Semaine de la dramaturgie : Lettres de noblesse
Qu’est-ce qui peut réunir JACQUES LANGUIRAND, FRANÇOIS GIRARD et MARC LABRÈCHE dans un théâtre? La Semaine de la dramaturgie du Centre des auteurs dramatiques (CEAD). Avec le temps, cet événement annuel est devenu un bouillonnant festival de mots, d’idées et de chaleur humaine.
La dernière édition de la Semaine de la dramaturgie a pris fin, dimanche dernier, dans l’allégresse et l’enthousiasme par une lecture-spectacle d’un texte de Marie-Ève Gagnon regroupant sur une même scène 31 auteurs contemporains d’ici et d’ailleurs. "Ce fut une année très électrique", résume Diane Pavlovic, directrice artistique de la Semaine et responsable de la dramaturgie au CEAD.
Pendant six jours, des pièces inédites de 12 auteurs québécois ont été mises en lecture sur la scène principale du Théâtre d’Aujourd’hui, devant des salles presque toujours pleines. Plusieurs extraits de textes de 19 auteurs venus d’Europe, d’Afrique et d’Amérique ont été aussi lus dans la petite salle Jean-Claude Germain. Ce volet international faisait suite aux Résidences d’écrivains francophones organisées au Québec, depuis 1999, par le CEAD dans le but de stimuler les rencontres et les dialogues entre les auteurs de la francophonie.
Diane Pavlovic estime que cette édition a d’ailleurs été le lieu de belles et fructueuses rencontres entre les auteurs étrangers et québécois. En effet, une trentaine de professionnels européens (diffuseurs, éditeurs, producteurs…) ont assisté aux activités de la Semaine, puis sont repartis pour la France, l’Écosse ou la Belgique avec des textes québécois dans leurs valises!
En ce qui concerne la qualité des pièces lues, l’organisatrice nous jure que c’est un bon cru. "On entre dans une nouvelle ère très faste, estime Diane Pavlovic.

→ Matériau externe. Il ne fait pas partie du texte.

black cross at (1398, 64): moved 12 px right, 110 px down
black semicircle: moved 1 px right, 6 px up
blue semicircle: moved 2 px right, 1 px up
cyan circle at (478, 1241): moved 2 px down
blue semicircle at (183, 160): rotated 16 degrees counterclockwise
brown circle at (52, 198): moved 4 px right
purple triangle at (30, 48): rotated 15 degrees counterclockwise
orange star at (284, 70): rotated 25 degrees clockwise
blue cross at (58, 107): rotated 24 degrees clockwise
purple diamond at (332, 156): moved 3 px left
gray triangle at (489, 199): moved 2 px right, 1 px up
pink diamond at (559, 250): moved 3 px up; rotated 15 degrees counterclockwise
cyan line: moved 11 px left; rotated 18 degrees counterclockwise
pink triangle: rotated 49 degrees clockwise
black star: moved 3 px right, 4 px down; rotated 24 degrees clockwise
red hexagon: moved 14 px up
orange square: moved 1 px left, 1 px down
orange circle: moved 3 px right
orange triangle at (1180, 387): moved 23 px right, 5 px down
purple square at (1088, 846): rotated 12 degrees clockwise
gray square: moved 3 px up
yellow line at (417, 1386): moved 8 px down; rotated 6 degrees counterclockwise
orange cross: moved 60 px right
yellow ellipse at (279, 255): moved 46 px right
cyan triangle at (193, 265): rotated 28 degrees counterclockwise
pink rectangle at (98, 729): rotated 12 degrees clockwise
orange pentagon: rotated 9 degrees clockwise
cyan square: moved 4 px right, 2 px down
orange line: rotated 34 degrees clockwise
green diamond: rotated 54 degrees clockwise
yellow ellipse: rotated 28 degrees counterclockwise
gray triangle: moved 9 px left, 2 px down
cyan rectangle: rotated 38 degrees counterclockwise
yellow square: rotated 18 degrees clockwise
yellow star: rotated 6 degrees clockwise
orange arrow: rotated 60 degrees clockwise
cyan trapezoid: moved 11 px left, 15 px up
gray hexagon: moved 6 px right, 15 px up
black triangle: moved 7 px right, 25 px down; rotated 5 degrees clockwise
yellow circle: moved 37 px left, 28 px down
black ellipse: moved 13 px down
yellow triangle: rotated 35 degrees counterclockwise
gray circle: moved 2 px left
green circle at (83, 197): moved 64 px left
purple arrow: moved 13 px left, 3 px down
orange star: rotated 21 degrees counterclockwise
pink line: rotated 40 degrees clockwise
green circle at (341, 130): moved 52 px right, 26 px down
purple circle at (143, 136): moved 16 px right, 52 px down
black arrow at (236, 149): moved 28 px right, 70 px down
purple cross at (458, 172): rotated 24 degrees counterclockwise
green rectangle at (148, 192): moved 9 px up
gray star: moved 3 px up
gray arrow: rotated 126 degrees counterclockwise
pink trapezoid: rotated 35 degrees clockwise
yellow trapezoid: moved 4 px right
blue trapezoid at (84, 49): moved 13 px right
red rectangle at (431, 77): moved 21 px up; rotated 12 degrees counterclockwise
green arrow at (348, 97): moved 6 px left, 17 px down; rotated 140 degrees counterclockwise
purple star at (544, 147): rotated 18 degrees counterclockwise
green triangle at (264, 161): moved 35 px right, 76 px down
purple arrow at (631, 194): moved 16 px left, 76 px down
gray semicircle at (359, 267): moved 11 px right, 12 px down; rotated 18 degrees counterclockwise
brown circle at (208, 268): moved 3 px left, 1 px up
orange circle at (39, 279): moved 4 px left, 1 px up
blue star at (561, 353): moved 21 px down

Le panorama de cette édition expose des auteurs de tous les horizons, aux voix originales et plurielles. On n’est plus à l’époque où la dramaturgie québécoise couronnait un chantre, et un seulement, par génération."
L’âge de la maturité
Autre constat, l’éternel problème d’identité des Québécois – ciment de notre dramaturgie pendant des décennies – semble avoir disparu. "Sur le plan du contenu, les préoccupations des jeunes dramaturges concernent autant des questions sociales à l’échelle planétaire (la manipulation génétique, les nouvelles technologies, etc.) que des réflexions plus spirituelles. Il y a un retour au sens", croit l’organisatrice.
La dramaturgie québécoise aurait donc atteint l’âge de la maturité, se mêlant de plus en plus aux voix étrangères et, surtout, ne craignant plus le regard critique venu d’ailleurs. Cette édition a aussi été celle des anniversaires, les 15 ans de la Semaine concordant avec les 35 ans du CEAD. Ce qui explique le foisonnement d’activités et d’événements connexes en plus de la participation d’artistes de tous les milieux: le chanteur Urbain Desbois, le cinéaste François Girard, le comédien-animateur Marc Labrèche…
Ces deux derniers ont d’ailleurs contribué à l’une des soirées les plus courues de la Semaine: la lecture de Faust et les Visiteurs de la nuit, de Jacques Languirand. Il faut dire que l’animateur radiophonique n’avait pas écrit pour le théâtre depuis plus de 30 ans: Klondyke, créée au TNM en 1965, ayant été sa dernière pièce produite au Québec. Outre Labrèche, Alexis Martin et Anne-Marie Cadieux ont uni leurs voix à celle de Languirand sous la direction de Girard pour cette lecture.
La pièce reprend le mythe du vieux Faust qui vend son âme à Lucifer pour retrouver sa jeunesse et conquérir une belle femme. Mais dans une version socio-philosophique très 21e siècle. C’est brillant, drôle, émouvant et érudit. Mais le texte est un peu long (l’agonie de Faust, entre autres) et il embrasse beaucoup de sujets trop complexes pour la scène. Comme si Jacques Languirand avait voulu résumer 30 ans de Par quatre chemins en trois heures!
Or il semblerait que Girard désire ardemment que la pièce de Languirand soit produite. Quand deux êtres dotés d’une telle intelligence s’unissent, un projet a inévitablement un bel avenir.